Plusieurs scénarios sont plausibles.

Redesign à échelle réduite. Des sources proches du projet ont indiqué qu’une refonte potentielle produirait quelque chose « davantage en accord avec le centre-ville de Riyad, fortement résidentiel ». Cela suggère un repère plus petit et plus conventionnel, conservant la marque New Murabba sans l’extrémisme d’ingénierie d’un cube de 400 mètres.

Livraison phasée alignée sur les événements d’ancrage. Le modèle le plus probable divise New Murabba en phases rattachées à des échéances immobiles : composantes de phase 1 prêtes pour Expo 2030, phase 2A pour la Coupe du monde FIFA 2034, puis le solde, incluant potentiellement un Mukaab redessiné, d’ici 2040. Cette approche reflète la stratégie qui émerge dans le portefeuille plus large du PIF.

Report indéfini discret. L’histoire saoudienne des mégaprojets inclut des projets qui n’ont été ni formellement annulés ni relancés. L’absence de mécanismes politiques de sauvegarde de la face pour une annulation formelle, surtout pour un projet annoncé personnellement par le prince héritier, rend plausible un report indéfini.

Financement du secteur privé. Le PIF a signalé sa volonté de passer de financeur unique à co-investisseur et fournisseur de plateforme. La relance du Mukaab pourrait finalement dépendre de la capacité à mobiliser des capitaux privés, saoudiens, du Golfe ou internationaux, pour partager le risque d’ingénierie et de financement. L’appétit actuel pour une telle participation, compte tenu de la suspension de la construction et de l’incertitude budgétaire, est limité.

La fin de l’ère de l’annonce

Le Mukaab est le symbole le plus vif d’un moment particulier de la transformation saoudienne : la période 2017-2023 où l’audace même de l’annonce était un instrument stratégique. Les mégaprojets servaient d’exercices de marque, de signaux géopolitiques et d’aimants pour l’attention internationale. Ils communiquaient que l’Arabie saoudite prenait le changement au sérieux, même lorsque l’ingénierie nécessaire pour livrer ce changement restait aspirante.

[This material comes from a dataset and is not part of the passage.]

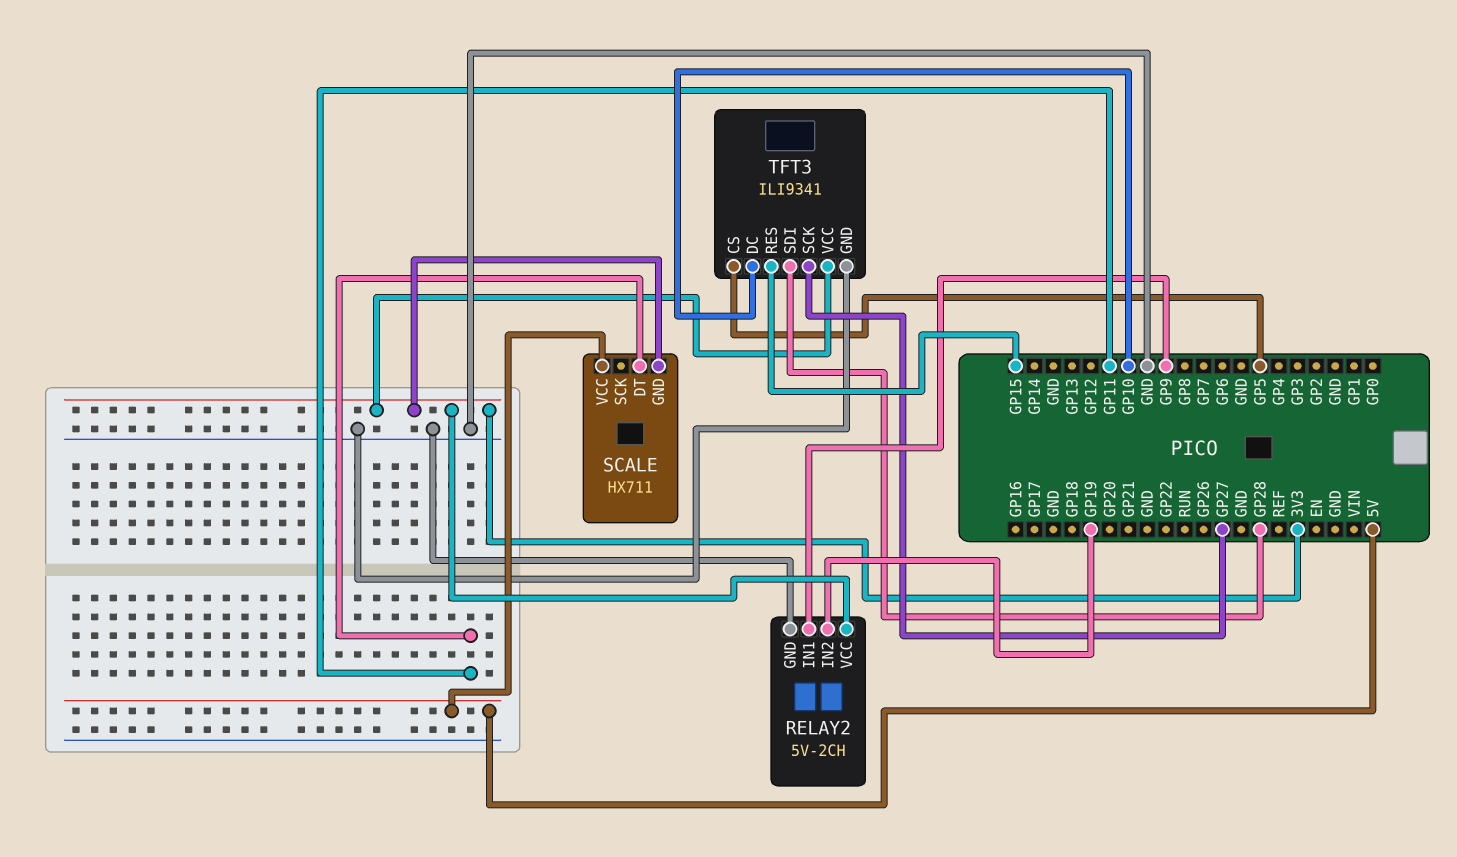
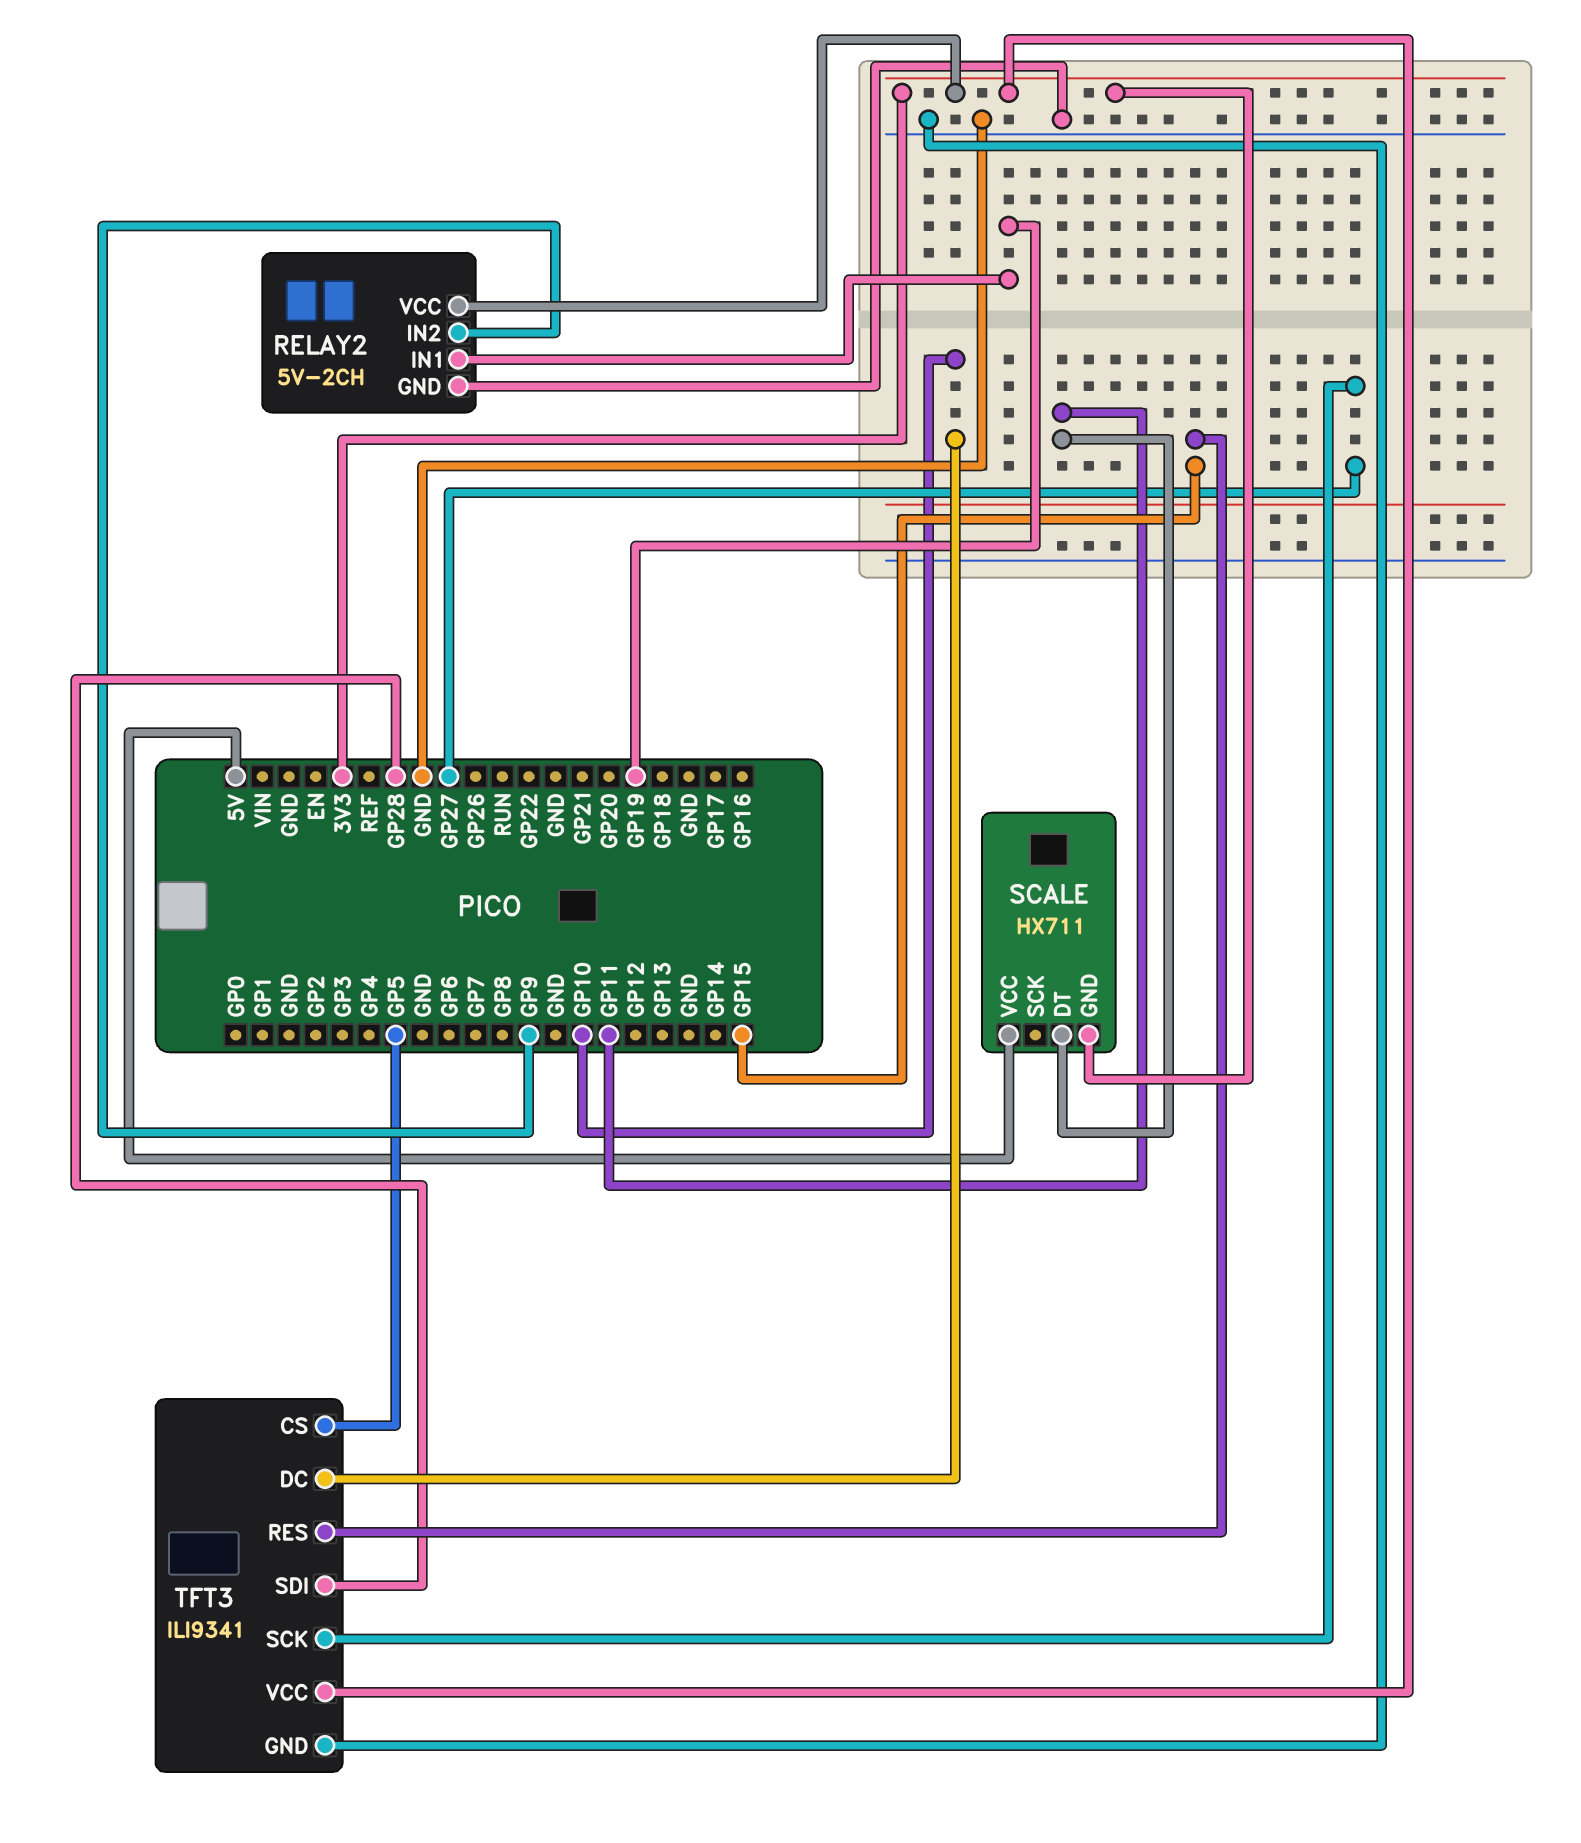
RELAY2 pin IN1: GP9 -> GP19
RELAY2 pin IN2: GP19 -> GP9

Cette époque est terminée. Non parce que l’ambition était mal placée, mais parce que l’ambition sans exécution crée ses propres risques : défiance des contractants, scepticisme des investisseurs, érosion de la crédibilité et mauvaise allocation du capital. La suspension du Mukaab, avec la réduction de NEOM, l’abandon de Trojena et le remplacement du ministre de l’Investissement, représente la reconnaissance par le Royaume que la prochaine phase de la Vision 2030 doit reposer sur la livraison, non sur la déclaration.

Le PIB non pétrolier saoudien continue de croître. Les investissements directs étrangers continuent d’entrer. Le secteur de la construction reste le plus important du Moyen-Orient. Les fondamentaux de la transformation n’ont pas changé. Ce qui a changé est la volonté de subordonner le spectacle à la substance, d’accepter qu’un cube de 50 milliards de dollars dans le désert, aussi extraordinaire soit-il, ne soit pas la mesure de la transformation d’un pays.

Le Mukaab pourrait encore être construit. Il ne le sera pas comme il avait été initialement conçu, ni selon le calendrier annoncé, ni au coût projeté au départ. Mais le bâtiment n’a jamais vraiment été le sujet. Le sujet était de signaler que l’Arabie saoudite était capable de l’imaginer. Ce signal a été envoyé. La question est désormais de savoir si le Royaume peut livrer quelque chose de plus difficile que l’imagination : l’exécution.

Cette analyse reflète les données publiquement disponibles jusqu’en mars 2026 et représente l’opinion analytique indépendante de The Vanderbilt Portfolio. Elle ne constitue pas un conseil en investissement.